Precision and Proportion: Le Petit Cabanon

Words: Marco Marino

Translation: Carlotta Buosi 

Villa La Pausa - built by Robert Streitz in 1930 - is one of the most luxurious houses in Rouquebrune Cap-Martine, Cote d’Azur, and summer house to Gabrielle ‘Coco’ Chanel. 

Entirely financed by Hugh Grosvenor, Duke of Westminster, the house has been the centre of the Riviera’s mundane life for decades, its rooms built accordingly to Coco’s taste: as spaces able to contain memories. Each corner of the house was meant to host vases, books, mirrors, carpets, tables and frames, all part of the memories collected through a lifetime. The few openings toward the outdoor were often hidden by heavy damask curtains. 

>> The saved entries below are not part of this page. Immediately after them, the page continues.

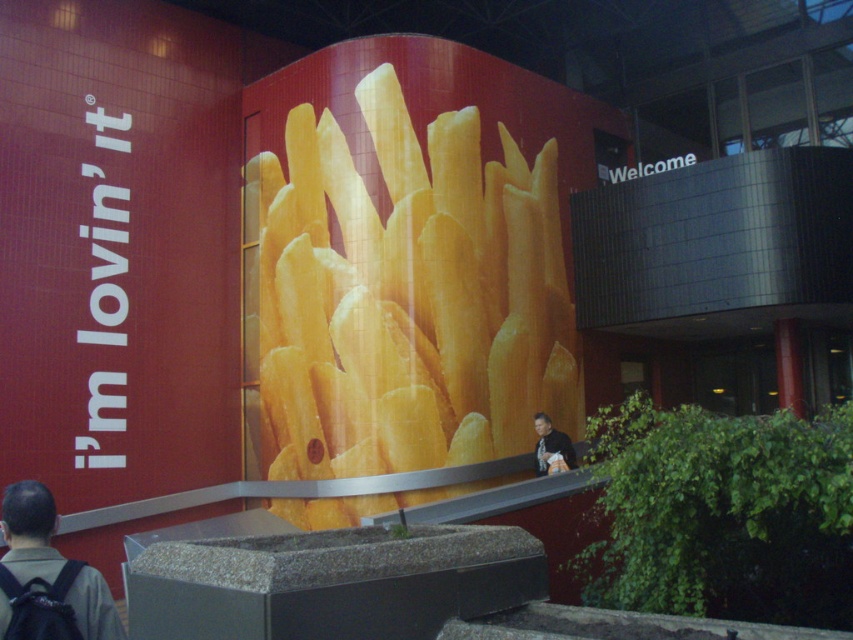
Question: Which point is farther from the camera taking this photo?

Choices:
 (A) (47, 636)
 (B) (323, 396)
 (C) (556, 445)

Answer: (B)

Question: Is golden crispy french fries at center further to the viewer compared to light brown leather jacket at lower center?

Choices:
 (A) yes
 (B) no

Answer: (A)

Question: Which object is the farthest from the golden crispy french fries at center?

Choices:
 (A) light brown leather jacket at lower center
 (B) dark gray backpack at lower left

Answer: (B)

Question: Considering the real-world distances, which object is closest to the light brown leather jacket at lower center?

Choices:
 (A) dark gray backpack at lower left
 (B) golden crispy french fries at center

Answer: (B)

Question: In this image, where is golden crispy french fries at center located relative to light brown leather jacket at lower center?

Choices:
 (A) right
 (B) left

Answer: (A)

Question: Is golden crispy french fries at center in front of dark gray backpack at lower left?

Choices:
 (A) yes
 (B) no

Answer: (B)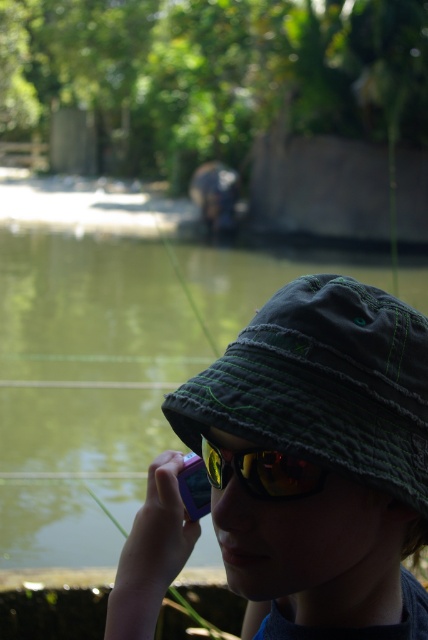
Does matte green bucket hat at center come in front of yellow reflective lens at center?

Yes, matte green bucket hat at center is in front of yellow reflective lens at center.

From the picture: Can you confirm if matte green bucket hat at center is thinner than yellow reflective lens at center?

In fact, matte green bucket hat at center might be wider than yellow reflective lens at center.

The width and height of the screenshot is (428, 640). Describe the element at coordinates (318, 460) in the screenshot. I see `matte green bucket hat at center` at that location.

Identify the location of matte green bucket hat at center. Image resolution: width=428 pixels, height=640 pixels. (318, 460).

In 1953, after Grosvenor’s death, the villa was sold by Chanel to the Hungarian editor Emery Reves, who filled it with one of the most interesting collections of contemporary art at the time. Steps away from this 3,000 square meters house - not counting the two annex houses, 200 square meters each - is the so-called ‘Petit Cabanon', measuring only 13 square meters. Nick-named ‘Cabanon’ , this much smaller property was the summer residence of Charles Eduard Janneret Gris, better known as Le Corbusier. 

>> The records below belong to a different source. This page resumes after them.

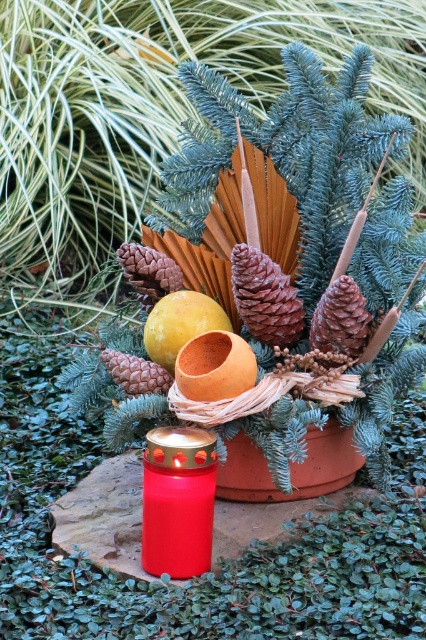
You are a gardener who wants to place a new decoration exactly at the same position as the orange matte bowl at center. What are the coordinates where you should place it?

The orange matte bowl at center should be placed at coordinates point (215, 365).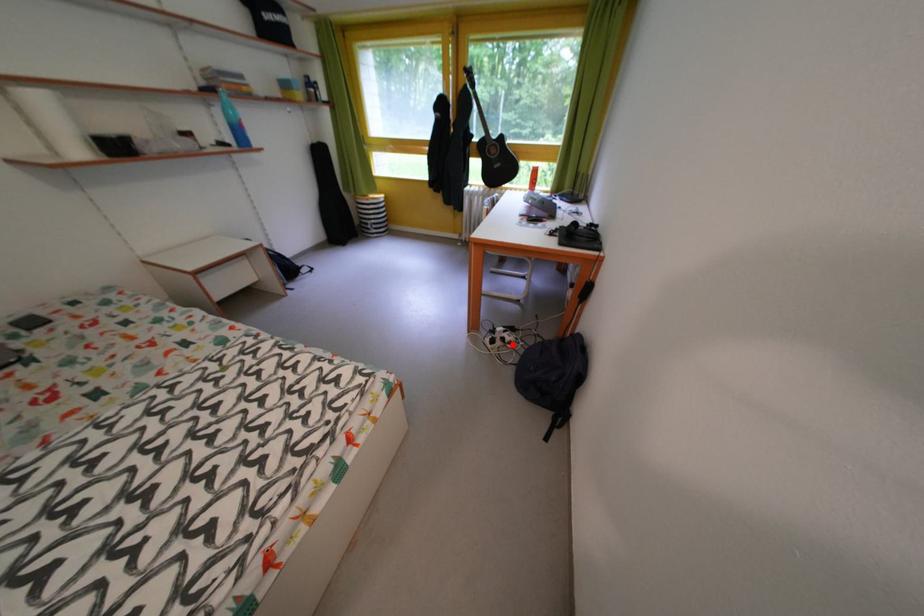
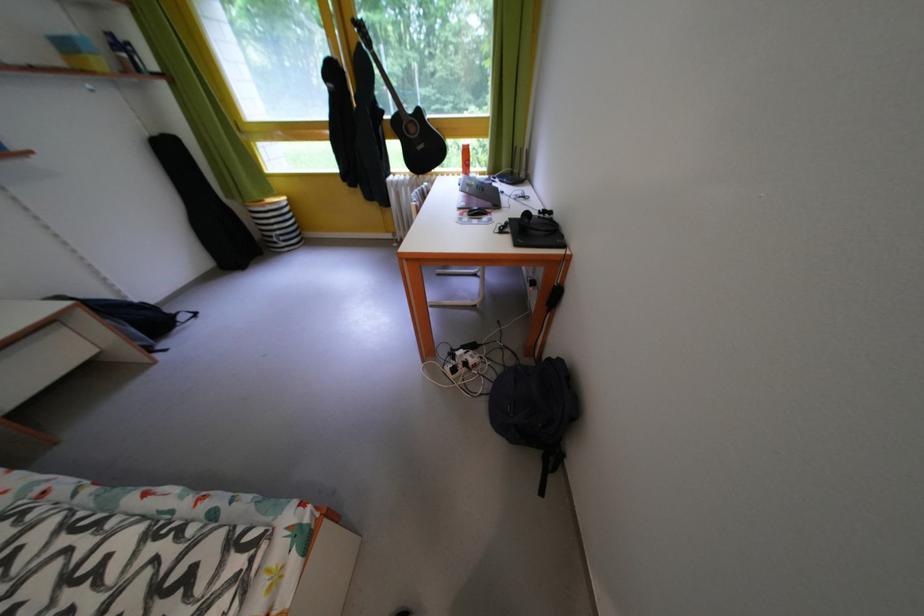
The point at the highlighted location is marked in the first image. Where is the corresponding point in the second image?

(476, 370)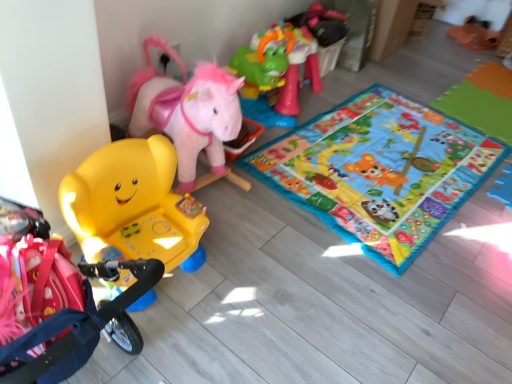
Question: Is multicolored fabric playmat at center positioned behind green plastic horse at upper right, marked as the 2th toy in a left-to-right arrangement?

Choices:
 (A) yes
 (B) no

Answer: (B)

Question: Are multicolored fabric playmat at center and green plastic horse at upper right, the 1th toy positioned from the right, making contact?

Choices:
 (A) yes
 (B) no

Answer: (B)

Question: Can you confirm if multicolored fabric playmat at center is shorter than green plastic horse at upper right, the 2th toy from the front?

Choices:
 (A) no
 (B) yes

Answer: (B)

Question: Is multicolored fabric playmat at center smaller than green plastic horse at upper right, positioned as the 2th toy in bottom-to-top order?

Choices:
 (A) no
 (B) yes

Answer: (B)

Question: Does multicolored fabric playmat at center lie in front of green plastic horse at upper right, the 1th toy positioned from the right?

Choices:
 (A) no
 (B) yes

Answer: (B)

Question: Can you confirm if multicolored fabric playmat at center is thinner than green plastic horse at upper right, positioned as the 1th toy in top-to-bottom order?

Choices:
 (A) no
 (B) yes

Answer: (A)

Question: Does matte yellow plastic chair at left, which is the first toy from bottom to top, appear on the right side of multicolored fabric playmat at center?

Choices:
 (A) no
 (B) yes

Answer: (A)

Question: From a real-world perspective, is matte yellow plastic chair at left, which is the first toy from bottom to top, over multicolored fabric playmat at center?

Choices:
 (A) yes
 (B) no

Answer: (A)

Question: Is matte yellow plastic chair at left, arranged as the second toy when viewed from the top, aimed at multicolored fabric playmat at center?

Choices:
 (A) yes
 (B) no

Answer: (B)

Question: Is matte yellow plastic chair at left, which is counted as the second toy, starting from the back, bigger than multicolored fabric playmat at center?

Choices:
 (A) no
 (B) yes

Answer: (B)

Question: Would you say matte yellow plastic chair at left, which is the first toy from bottom to top, contains multicolored fabric playmat at center?

Choices:
 (A) yes
 (B) no

Answer: (B)

Question: Considering the relative sizes of matte yellow plastic chair at left, marked as the first toy in a left-to-right arrangement, and multicolored fabric playmat at center in the image provided, is matte yellow plastic chair at left, marked as the first toy in a left-to-right arrangement, wider than multicolored fabric playmat at center?

Choices:
 (A) no
 (B) yes

Answer: (A)

Question: Does matte yellow plastic chair at left, positioned as the first toy in front-to-back order, touch green plastic horse at upper right, the 1th toy positioned from the right?

Choices:
 (A) yes
 (B) no

Answer: (B)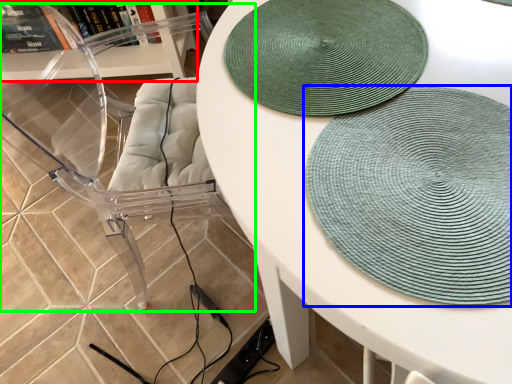
Question: Estimate the real-world distances between objects in this image. Which object is farther from shelf (highlighted by a red box), mat (highlighted by a blue box) or swivel chair (highlighted by a green box)?

Choices:
 (A) mat
 (B) swivel chair

Answer: (A)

‘A man on holiday needs nothing but a bed, a toilet, a roof on his head and the sunset reflecting on the sea’ loved to repeat the Swiss architect who, toward the end of his life, had decided to realise his dream of living in simple solitude by the Mediterranean sea.

Le Corbusier loved to spend the summer with his wife in Cote d’Azur, which is why he decided to build a tiny chateau for her, right by the sea. She actually never got to see the house, but Le Corbusier himself moved in it at the beginning of the sixties, spending his days between drawing and swimming in the sea. 

The ‘Cabanon’ is meant to resemble the cabins of a cruise ship: bed, sink, a little table, a closet, a library and the toilet are efficiently placed inside of the structure in order to perform their role, just as the limbs of the human body do. Nothing is casual, nothing is superfluous, especially not the openings toward the outside. Le Corbusier used to say that it’s crucial in architecture to ‘think about where to place the windows’, which becomes a real challenge in such a restricted space. 

One particular window proved to be a challenging element for Corbu: the one in front of the toilet, so much that he wrote a letter to engineer Jean Prouve’ in 1961, asking him which was, in his opinion, the ideal shape for a toilet window. 

The landscape of Roquebrune Cap-Martin is considered to be one of the most enchanting of the Riviera, with its fruit trees, vineyards and lavender fields, colouring the view of incredible shades and perfumes. Even Coco Chanel loved everything about Cote d’Azur and her home there: she chose the colours of each room, along with its details, from the right kind of chandeliers to the softest carpets, to the most comfortable sofas where to host her guests. 

With the same effort, Le Corbusier through of every little detail for his tiny home, up until he found the best proportions for that toilet window too, acknowledging the fact that the colours, perfumes and light of the Cote d’Azur, everything was going to be his own unforgettable memory.